Analytics Translator: What is an Analytics Translator?
The future of jobs is changing. The Analytics Translator will be one of the most in-demand roles in 2021 and beyond. But what is it? And why does it matter?
What is an Analytics Translator?
Analytics translators bridge the gap between an organisations technical expertise and operational expertise. They help to convey business goals to data professionals while ensuring data solutions provide insights that the business can use to inform decision making.
A Harvard Business Review article stated that ‘companies are recognising that success with AI requires cross-functional teams and professionals who can translate business problems and customer pains into, for example, an AI solution.’
These ‘professionals’ are known as Analytics Translators. Over the next few years, Analytics translators are going to be in high demand.
For example, in the US alone, the potential demand for this new job role may range from two to four million professionals in the coming years.
We’re going to break this down a little more, and look at:
- The steps of the analytics initiative that the translator has to perform
- The level of knowledge companies should require when hiring or building the skill set of their teams
Don’t you need lots of complicated qualifications to be an Analytics Translator?
To understand AI concepts and applications, you don’t need to be a native data architect, data engineer or a data scientist.
They don’t necessarily need to be dedicated analytics professionals or possess deep technical expertise in programming or modelling.
Their mission is to ensure that the deep insights generated through sophisticated analytics, especially AI, translate into impactful scale within an organisation.

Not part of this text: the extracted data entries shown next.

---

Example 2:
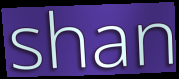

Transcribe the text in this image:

shan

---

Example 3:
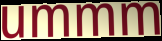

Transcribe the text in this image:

ummm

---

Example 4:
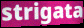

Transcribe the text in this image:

strigata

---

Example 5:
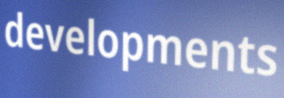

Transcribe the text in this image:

developments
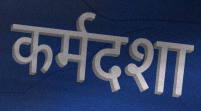
कर्मदशा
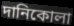
দানিকোলা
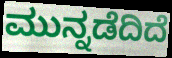
ಮುನ್ನಡೆದಿದೆ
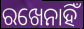
ରଖେନାହିଁ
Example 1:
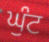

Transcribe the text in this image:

ਘੁੰਟ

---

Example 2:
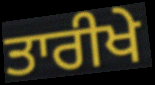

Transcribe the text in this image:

ਤਾਰੀਖੇ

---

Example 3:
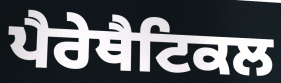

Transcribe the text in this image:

ਪੈਰੇਥੈਟਿਕਲ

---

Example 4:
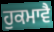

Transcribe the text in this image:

ਹੁਕਮਾਵੈ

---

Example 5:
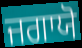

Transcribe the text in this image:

ਜਗਾਯੋ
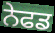
ਨੇਫਡ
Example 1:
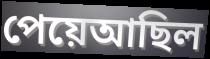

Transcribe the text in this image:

পেয়েআছিল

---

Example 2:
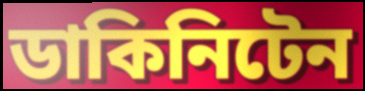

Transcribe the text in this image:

ডাকিনিটেন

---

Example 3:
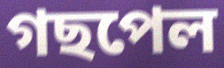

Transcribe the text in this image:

গছপেল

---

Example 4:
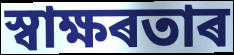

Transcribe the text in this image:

স্বাক্ষৰতাৰ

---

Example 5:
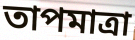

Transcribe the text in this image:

তাপমাত্ৰা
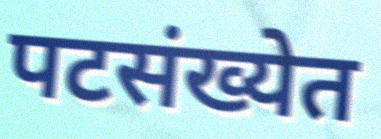
पटसंख्येत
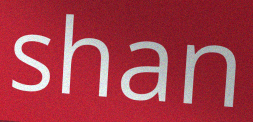
shan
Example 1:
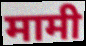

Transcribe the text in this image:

मामी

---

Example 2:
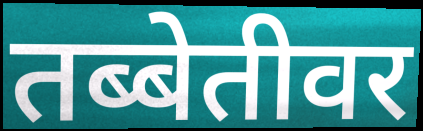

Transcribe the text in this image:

तब्बेतीवर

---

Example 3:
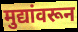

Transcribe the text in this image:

मुद्यांवरून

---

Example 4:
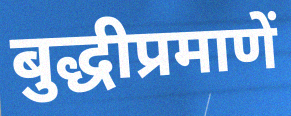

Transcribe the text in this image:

बुद्धीप्रमाणें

Put simply, being a successful analytics translator requires a combination of:
- Domain knowledge
- Technical fluency
- Project management skills
- An entrepreneurial spirit
How do you become an Analytics Translator?
The best people to take on the role of Analytics Translator are often already within your organisation and are prepared to step up and into the role.

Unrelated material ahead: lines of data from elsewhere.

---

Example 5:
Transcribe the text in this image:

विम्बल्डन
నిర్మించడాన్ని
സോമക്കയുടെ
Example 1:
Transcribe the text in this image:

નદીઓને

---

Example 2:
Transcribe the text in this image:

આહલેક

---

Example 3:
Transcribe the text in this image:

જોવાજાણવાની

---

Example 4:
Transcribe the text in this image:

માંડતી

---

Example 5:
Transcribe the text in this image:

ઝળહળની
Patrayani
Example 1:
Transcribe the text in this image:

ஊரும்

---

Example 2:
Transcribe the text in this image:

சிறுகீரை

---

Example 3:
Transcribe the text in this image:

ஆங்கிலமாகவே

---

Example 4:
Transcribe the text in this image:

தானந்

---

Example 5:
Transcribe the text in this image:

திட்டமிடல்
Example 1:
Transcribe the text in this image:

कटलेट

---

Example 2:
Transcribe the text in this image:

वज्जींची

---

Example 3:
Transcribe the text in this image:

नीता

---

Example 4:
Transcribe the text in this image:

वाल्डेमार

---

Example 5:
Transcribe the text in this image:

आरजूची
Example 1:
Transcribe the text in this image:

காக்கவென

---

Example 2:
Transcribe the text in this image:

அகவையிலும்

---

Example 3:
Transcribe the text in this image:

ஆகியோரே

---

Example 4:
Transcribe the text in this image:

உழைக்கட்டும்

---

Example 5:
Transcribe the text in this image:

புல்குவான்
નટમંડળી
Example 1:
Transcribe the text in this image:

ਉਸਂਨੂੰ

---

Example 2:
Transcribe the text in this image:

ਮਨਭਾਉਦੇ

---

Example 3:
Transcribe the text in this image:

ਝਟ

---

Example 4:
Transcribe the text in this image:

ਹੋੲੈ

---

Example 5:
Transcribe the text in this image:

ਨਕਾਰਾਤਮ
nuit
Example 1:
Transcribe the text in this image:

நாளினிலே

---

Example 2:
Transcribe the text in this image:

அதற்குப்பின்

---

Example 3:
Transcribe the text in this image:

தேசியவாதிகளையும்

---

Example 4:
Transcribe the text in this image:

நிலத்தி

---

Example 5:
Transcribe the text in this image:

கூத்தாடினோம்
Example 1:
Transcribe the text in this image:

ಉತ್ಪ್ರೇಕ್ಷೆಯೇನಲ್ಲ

So, how do you know which analysts make the best translators?
A Data Product Manager would be the closest match because they serve as the link between the analysis team and the end users.

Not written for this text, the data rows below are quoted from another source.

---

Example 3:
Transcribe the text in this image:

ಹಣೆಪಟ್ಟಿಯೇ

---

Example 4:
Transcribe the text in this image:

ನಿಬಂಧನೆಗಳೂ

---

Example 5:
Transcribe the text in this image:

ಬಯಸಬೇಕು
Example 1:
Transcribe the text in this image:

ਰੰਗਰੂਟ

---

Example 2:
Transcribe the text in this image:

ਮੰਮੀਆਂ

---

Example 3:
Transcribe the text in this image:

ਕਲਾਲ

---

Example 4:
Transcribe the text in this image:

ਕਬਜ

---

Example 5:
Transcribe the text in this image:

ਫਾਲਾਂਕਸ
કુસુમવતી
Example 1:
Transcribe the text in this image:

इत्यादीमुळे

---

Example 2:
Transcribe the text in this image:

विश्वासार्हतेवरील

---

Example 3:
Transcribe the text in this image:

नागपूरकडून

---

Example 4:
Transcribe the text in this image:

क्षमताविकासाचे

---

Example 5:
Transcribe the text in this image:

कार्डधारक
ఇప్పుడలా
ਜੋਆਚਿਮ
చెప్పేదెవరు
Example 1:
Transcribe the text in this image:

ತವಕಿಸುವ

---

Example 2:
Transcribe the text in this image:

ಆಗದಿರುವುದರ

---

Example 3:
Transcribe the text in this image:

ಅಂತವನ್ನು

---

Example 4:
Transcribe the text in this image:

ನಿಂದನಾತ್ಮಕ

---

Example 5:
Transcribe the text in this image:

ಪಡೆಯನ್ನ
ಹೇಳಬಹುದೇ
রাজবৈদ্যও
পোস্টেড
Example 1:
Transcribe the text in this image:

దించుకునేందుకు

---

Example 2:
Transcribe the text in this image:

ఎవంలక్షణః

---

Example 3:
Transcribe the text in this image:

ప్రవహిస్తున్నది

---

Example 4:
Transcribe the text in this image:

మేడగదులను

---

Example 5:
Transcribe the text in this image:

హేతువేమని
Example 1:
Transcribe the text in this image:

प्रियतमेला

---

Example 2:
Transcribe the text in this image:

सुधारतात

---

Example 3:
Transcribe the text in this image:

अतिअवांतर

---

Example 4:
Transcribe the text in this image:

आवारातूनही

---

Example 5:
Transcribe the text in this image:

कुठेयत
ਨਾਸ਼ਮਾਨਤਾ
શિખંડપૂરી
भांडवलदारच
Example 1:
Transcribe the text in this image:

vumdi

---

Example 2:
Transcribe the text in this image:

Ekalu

Alternatively, a well-trained T-shaped growth marketer could be the perfect match for this career path.
In terms of personality traits or emotional skills, the ideal candidate for the Analytics Translator role should be a professional who is:
- Open to new experiences, especially intellectual openness
- Has a preference for non-routine tasks
- Has a high need for cognition
- Enjoys solving difficult tasks rather than simply trying to quit them
Ok, so once I’ve got my Analytics Translator, how do I start the implementation process?
Successful business implementation starts with being able to identify and prioritise problems that analytics and AI are suited to solve.
For example, in the case of machine learning, the recently published book Prediction Machines proposes the use of an AI canvas to help business leaders to use their domain knowledge to establish key operational metrics for task success and their comparable impact on profit, revenue and customer retention.
As a consequence, the translator would have to:
- Predefine the priority of the project
- Identify whether the company should build the model from scratch or whether these are off-the-shelf outsourced solutions already available (such as those provided by Google Cloud or Amazon Web Services, and at what cost)
- Ensure implementation and continuous improvements according to customer feedback and new data
How can you get ahead in the artificial intelligence race?
Getting (and staying) ahead in the accelerating artificial intelligence race requires you to make informed business decisions about where and how to employ AI in your business.
Inspect how they have been matched to a corporate problem or a necessary product improvement with an AI solution – an essential skill for analysts or c-level professionals.
In summary, Analytics Translators bridge the data expertise with business operations, matching the proper AI solution and experimentation process with the correct business question.
So, do you think you’re ready to be your organisation’s next Analytics Translator?